Kopi diseduh. Rokok dinyalakan. Sambil menunggu daya handphone penuh lg, kami (aku & 3 kawan) menikmati malam itu dgn ketenangan. Ketenangan yg memang aku butuhkan setelah realitas membuatku lelah. "Sejuk", batinku.
Menjelang pagi, hujan masih mengguyur bumi. Suasana kampung sngt terasa. Nyaman sekali. Kubuka laptop, ditemani dgn buku yg kubawa. Membaca dlm keadaan seperti ini. Jg menulis dlm keadaan nyaman ini, adlh harapanku di masa tua. Jadi bersemangat menghadapi dunia. Dunia org dewasa.

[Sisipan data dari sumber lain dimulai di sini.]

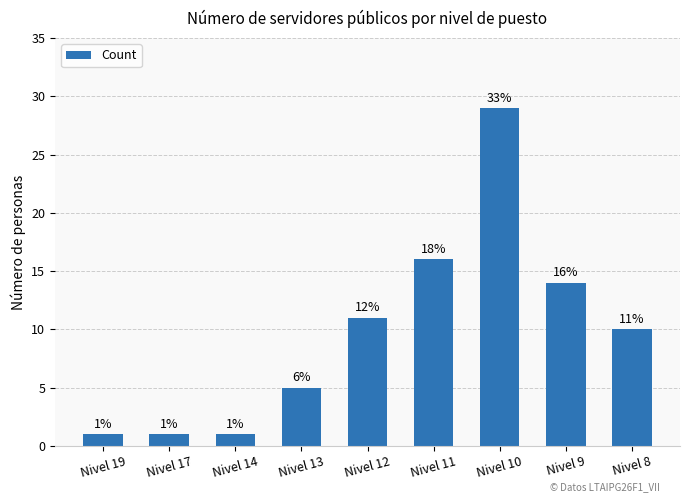

At which label does the data first exceed 10?

Nivel 12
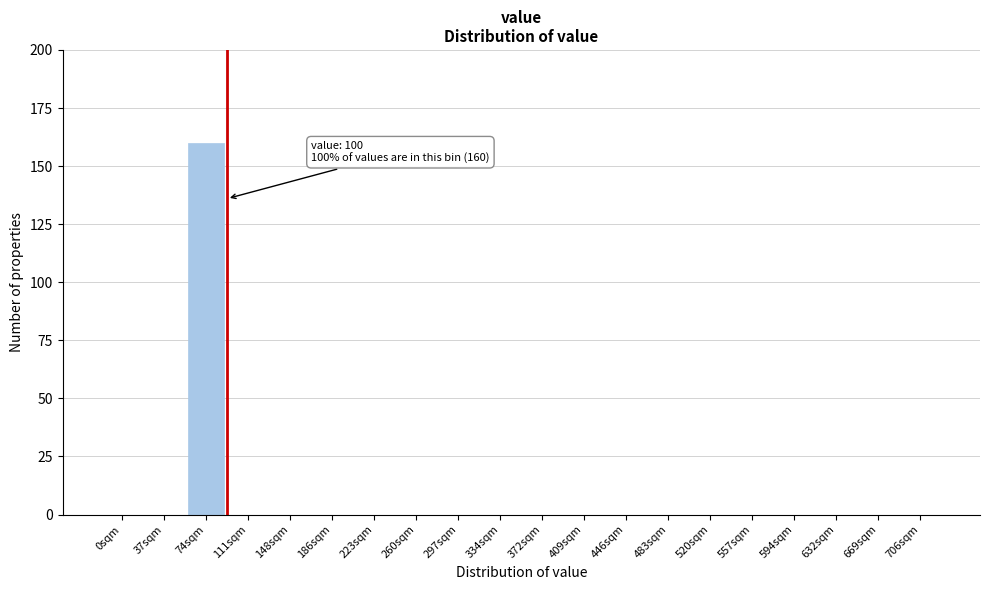

Reading right to left, transcribe all the data shown in this chart.

706sqm=0	669sqm=0	632sqm=0	594sqm=0	557sqm=0	520sqm=0	483sqm=0	446sqm=0	409sqm=0	372sqm=0	334sqm=0	297sqm=0	260sqm=0	223sqm=0	186sqm=0	148sqm=0	111sqm=0	74sqm=160	37sqm=0	0sqm=0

Dapur sudah tak bersuara, pertanda sarapan telah tiba. Kami duduk melingkar. Hal lumrah di kampung, ketika jam makan, semuanya harus menghentikan aktivitasnya dan berkumpul di ruang tengah untuk makan bersama. Sehingga kedekatan seisi rumah terjaga. Hal yg sudah luruh di rumahku.
Kenyang sekali. Dan nikmat betul masakan dari tuan rumah. Sembari menunggu hujan berhenti, kami nikmati teh di belakang rumah. Aku sudah menutup laptopku. Mendengarkan kawan² mengobrol. Yg keseluruhannya mengenai kenangan² di rumah ini, pula kenangan mengenai almarhum (suwargi).
Hujan paham betul jika kami hendak berziarah. Mereka mengijinkan kami u/ berkunjung. Dalam perjalanan menuju makam, aku mengingat kembali sebuah kalimat dari Quraish Shihab, yang singkatnya mengenai kehidupan org yg sudah meninggal ketika di alam kubur menunggu datangnya kiamat.
Sebelummya. Beberapa bulan yg lalu. Aku pernah dalam keadaan kesepian. Lebih tepatnya memang ingin menyendiri. Karena aku kehilangan makna hidupku. Seakan-akan hidup, tapi tak merasakan nikmatnya sedikitpun. Pasca Madrid juara & liga champion berakhir. Aku menjadi kosong. Hampa.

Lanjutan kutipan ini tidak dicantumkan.